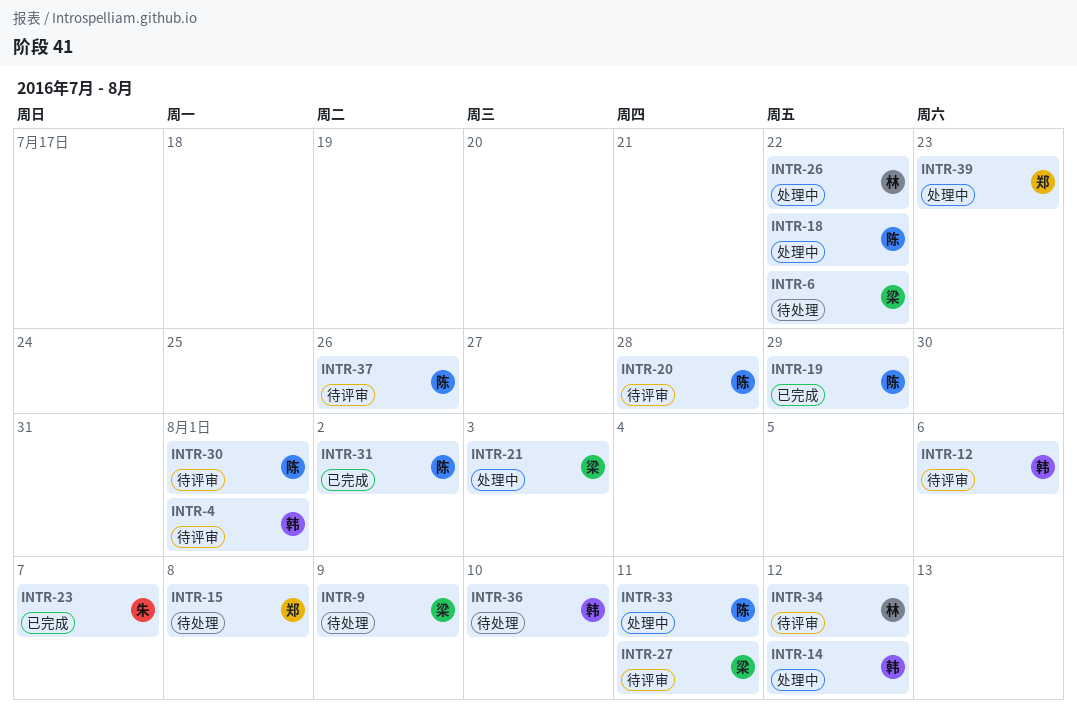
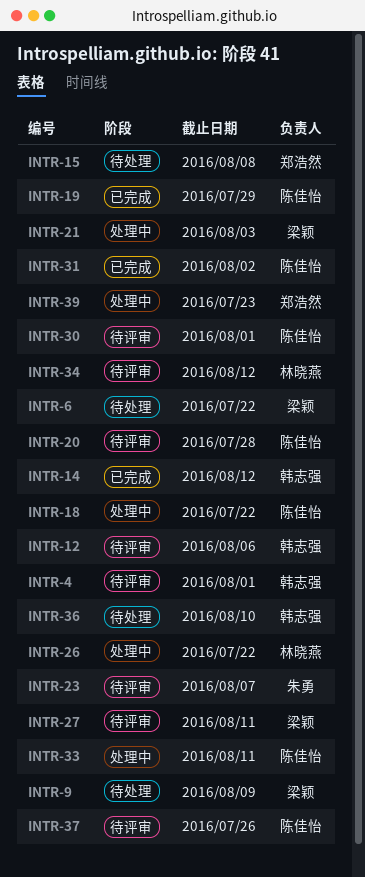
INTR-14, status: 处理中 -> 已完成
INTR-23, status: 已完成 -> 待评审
...
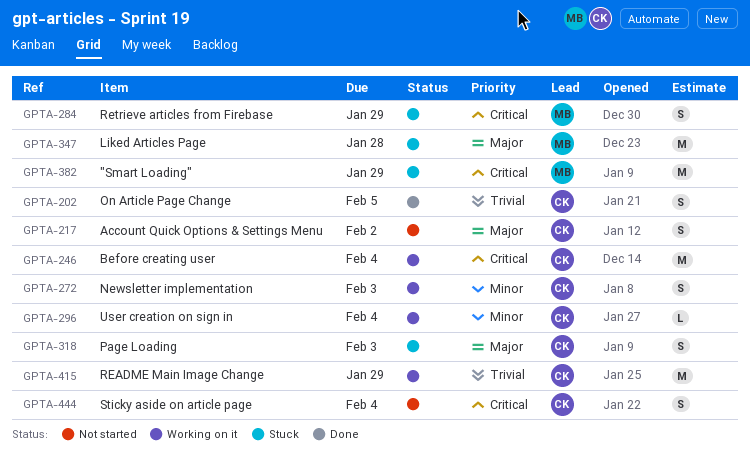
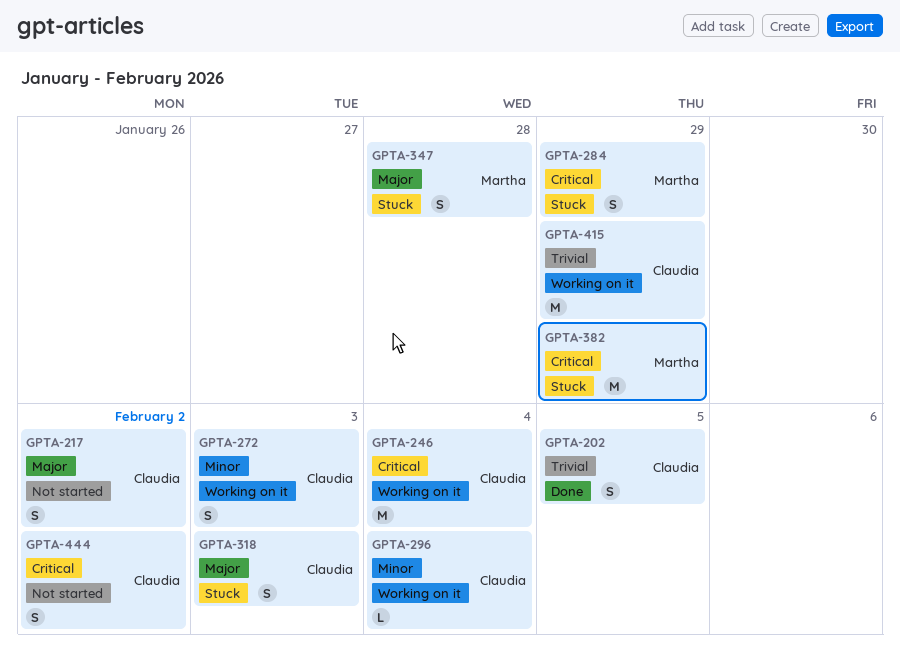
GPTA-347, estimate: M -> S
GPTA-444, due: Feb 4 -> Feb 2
==
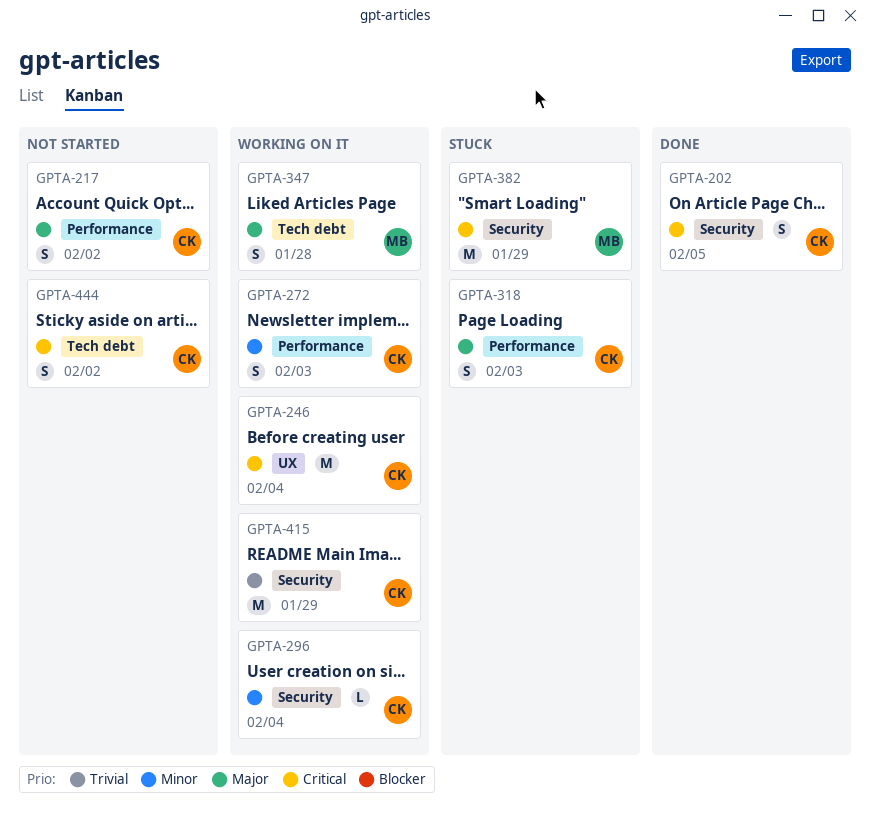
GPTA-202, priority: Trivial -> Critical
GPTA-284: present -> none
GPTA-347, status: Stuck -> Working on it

» Exercise aim
Scan the entries above and report the number of lines that contain the word "INTR", with no added text.

» Reply to the task
2